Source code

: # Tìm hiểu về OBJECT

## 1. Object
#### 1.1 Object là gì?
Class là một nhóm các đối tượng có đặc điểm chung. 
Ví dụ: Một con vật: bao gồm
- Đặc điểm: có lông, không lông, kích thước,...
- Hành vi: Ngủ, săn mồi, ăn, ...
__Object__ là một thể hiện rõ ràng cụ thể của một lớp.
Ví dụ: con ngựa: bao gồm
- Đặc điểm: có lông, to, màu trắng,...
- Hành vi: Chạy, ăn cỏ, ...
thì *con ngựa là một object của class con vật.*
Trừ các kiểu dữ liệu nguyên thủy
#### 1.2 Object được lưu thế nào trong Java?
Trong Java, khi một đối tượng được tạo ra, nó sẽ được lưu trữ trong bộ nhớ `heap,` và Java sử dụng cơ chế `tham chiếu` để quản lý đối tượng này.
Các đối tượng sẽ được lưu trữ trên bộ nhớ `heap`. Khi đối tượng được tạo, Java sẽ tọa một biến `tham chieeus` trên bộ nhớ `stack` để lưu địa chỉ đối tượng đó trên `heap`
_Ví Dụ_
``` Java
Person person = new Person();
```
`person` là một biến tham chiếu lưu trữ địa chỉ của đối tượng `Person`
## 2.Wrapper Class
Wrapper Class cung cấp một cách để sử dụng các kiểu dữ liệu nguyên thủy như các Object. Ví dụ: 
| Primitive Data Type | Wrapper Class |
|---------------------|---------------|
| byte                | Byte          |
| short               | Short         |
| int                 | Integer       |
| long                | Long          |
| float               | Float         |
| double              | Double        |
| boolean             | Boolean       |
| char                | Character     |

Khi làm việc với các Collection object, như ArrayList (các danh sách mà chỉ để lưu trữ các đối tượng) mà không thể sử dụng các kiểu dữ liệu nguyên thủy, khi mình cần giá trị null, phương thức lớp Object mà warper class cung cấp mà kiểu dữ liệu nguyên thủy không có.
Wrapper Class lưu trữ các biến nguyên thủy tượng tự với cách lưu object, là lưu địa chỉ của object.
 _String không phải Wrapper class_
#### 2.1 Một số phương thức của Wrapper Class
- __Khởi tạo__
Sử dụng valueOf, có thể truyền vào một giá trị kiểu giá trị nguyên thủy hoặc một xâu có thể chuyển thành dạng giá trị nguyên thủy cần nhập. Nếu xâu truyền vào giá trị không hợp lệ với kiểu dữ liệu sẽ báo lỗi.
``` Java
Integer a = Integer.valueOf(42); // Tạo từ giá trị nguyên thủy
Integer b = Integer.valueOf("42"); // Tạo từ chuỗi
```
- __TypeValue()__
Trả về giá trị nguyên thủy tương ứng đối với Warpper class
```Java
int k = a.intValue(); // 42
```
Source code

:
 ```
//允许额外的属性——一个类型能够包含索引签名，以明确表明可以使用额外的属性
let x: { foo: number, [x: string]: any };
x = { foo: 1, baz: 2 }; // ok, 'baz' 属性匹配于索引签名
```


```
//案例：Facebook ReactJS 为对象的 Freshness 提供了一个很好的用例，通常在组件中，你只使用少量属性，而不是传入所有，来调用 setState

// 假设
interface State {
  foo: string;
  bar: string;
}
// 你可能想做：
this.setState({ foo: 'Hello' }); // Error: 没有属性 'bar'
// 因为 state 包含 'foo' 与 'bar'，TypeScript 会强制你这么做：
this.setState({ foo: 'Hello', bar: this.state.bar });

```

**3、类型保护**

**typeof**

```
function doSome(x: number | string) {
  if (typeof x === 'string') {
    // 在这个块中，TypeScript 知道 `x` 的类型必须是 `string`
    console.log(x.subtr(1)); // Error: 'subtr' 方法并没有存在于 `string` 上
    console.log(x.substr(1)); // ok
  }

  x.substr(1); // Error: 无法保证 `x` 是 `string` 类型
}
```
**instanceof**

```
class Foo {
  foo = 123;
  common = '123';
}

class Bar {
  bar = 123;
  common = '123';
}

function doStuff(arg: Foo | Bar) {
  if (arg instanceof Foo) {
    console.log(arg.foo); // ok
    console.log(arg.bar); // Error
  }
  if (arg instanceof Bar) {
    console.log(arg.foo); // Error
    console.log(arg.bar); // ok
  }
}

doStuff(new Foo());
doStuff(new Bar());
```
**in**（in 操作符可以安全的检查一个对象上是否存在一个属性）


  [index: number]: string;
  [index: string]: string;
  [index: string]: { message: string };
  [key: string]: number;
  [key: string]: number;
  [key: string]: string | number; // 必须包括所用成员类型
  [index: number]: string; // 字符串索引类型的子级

═══

Task prompt
Would you restate every record word for word?

Exercise answer
Source code

: # Tìm hiểu về OBJECT

## 1. Object
#### 1.1 Object là gì?
Class là một nhóm các đối tượng có đặc điểm chung. 
Ví dụ: Một con vật: bao gồm
- Đặc điểm: có lông, không lông, kích thước,...
- Hành vi: Ngủ, săn mồi, ăn, ...
__Object__ là một thể hiện rõ ràng cụ thể của một lớp.
Ví dụ: con ngựa: bao gồm
- Đặc điểm: có lông, to, màu trắng,...
- Hành vi: Chạy, ăn cỏ, ...
thì *con ngựa là một object của class con vật.*
Trừ các kiểu dữ liệu nguyên thủy
#### 1.2 Object được lưu thế nào trong Java?
Trong Java, khi một đối tượng được tạo ra, nó sẽ được lưu trữ trong bộ nhớ `heap,` và Java sử dụng cơ chế `tham chiếu` để quản lý đối tượng này.
Các đối tượng sẽ được lưu trữ trên bộ nhớ `heap`. Khi đối tượng được tạo, Java sẽ tọa một biến `tham chieeus` trên bộ nhớ `stack` để lưu địa chỉ đối tượng đó trên `heap`
_Ví Dụ_
``` Java
Person person = new Person();
```
`person` là một biến tham chiếu lưu trữ địa chỉ của đối tượng `Person`
## 2.Wrapper Class
Wrapper Class cung cấp một cách để sử dụng các kiểu dữ liệu nguyên thủy như các Object. Ví dụ: 
| Primitive Data Type | Wrapper Class |
|---------------------|---------------|
| byte                | Byte          |
| short               | Short         |
| int                 | Integer       |
| long                | Long          |
| float               | Float         |
| double              | Double        |
| boolean             | Boolean       |
| char                | Character     |

Khi làm việc với các Collection object, như ArrayList (các danh sách mà chỉ để lưu trữ các đối tượng) mà không thể sử dụng các kiểu dữ liệu nguyên thủy, khi mình cần giá trị null, phương thức lớp Object mà warper class cung cấp mà kiểu dữ liệu nguyên thủy không có.
Wrapper Class lưu trữ các biến nguyên thủy tượng tự với cách lưu object, là lưu địa chỉ của object.
 _String không phải Wrapper class_
#### 2.1 Một số phương thức của Wrapper Class
- __Khởi tạo__
Sử dụng valueOf, có thể truyền vào một giá trị kiểu giá trị nguyên thủy hoặc một xâu có thể chuyển thành dạng giá trị nguyên thủy cần nhập. Nếu xâu truyền vào giá trị không hợp lệ với kiểu dữ liệu sẽ báo lỗi.
``` Java
Integer a = Integer.valueOf(42); // Tạo từ giá trị nguyên thủy
Integer b = Integer.valueOf("42"); // Tạo từ chuỗi
```
- __TypeValue()__
Trả về giá trị nguyên thủy tương ứng đối với Warpper class
```Java
int k = a.intValue(); // 42
```
Source code

:
 ```
//允许额外的属性——一个类型能够包含索引签名，以明确表明可以使用额外的属性
let x: { foo: number, [x: string]: any };
x = { foo: 1, baz: 2 }; // ok, 'baz' 属性匹配于索引签名
```


```
//案例：Facebook ReactJS 为对象的 Freshness 提供了一个很好的用例，通常在组件中，你只使用少量属性，而不是传入所有，来调用 setState

// 假设
interface State {
  foo: string;
  bar: string;
}
// 你可能想做：
this.setState({ foo: 'Hello' }); // Error: 没有属性 'bar'
// 因为 state 包含 'foo' 与 'bar'，TypeScript 会强制你这么做：
this.setState({ foo: 'Hello', bar: this.state.bar });

```

**3、类型保护**

**typeof**

```
function doSome(x: number | string) {
  if (typeof x === 'string') {
    // 在这个块中，TypeScript 知道 `x` 的类型必须是 `string`
    console.log(x.subtr(1)); // Error: 'subtr' 方法并没有存在于 `string` 上
    console.log(x.substr(1)); // ok
  }

  x.substr(1); // Error: 无法保证 `x` 是 `string` 类型
}
```
**instanceof**

```
class Foo {
  foo = 123;
  common = '123';
}

class Bar {
  bar = 123;
  common = '123';
}

function doStuff(arg: Foo | Bar) {
  if (arg instanceof Foo) {
    console.log(arg.foo); // ok
    console.log(arg.bar); // Error
  }
  if (arg instanceof Bar) {
    console.log(arg.foo); // Error
    console.log(arg.bar); // ok
  }
}

doStuff(new Foo());
doStuff(new Bar());
```
**in**（in 操作符可以安全的检查一个对象上是否存在一个属性）


  [index: number]: string;
  [index: string]: string;
  [index: string]: { message: string };
  [key: string]: number;
  [key: string]: number;
  [key: string]: string | number; // 必须包括所用成员类型
  [index: number]: string; // 字符串索引类型的子级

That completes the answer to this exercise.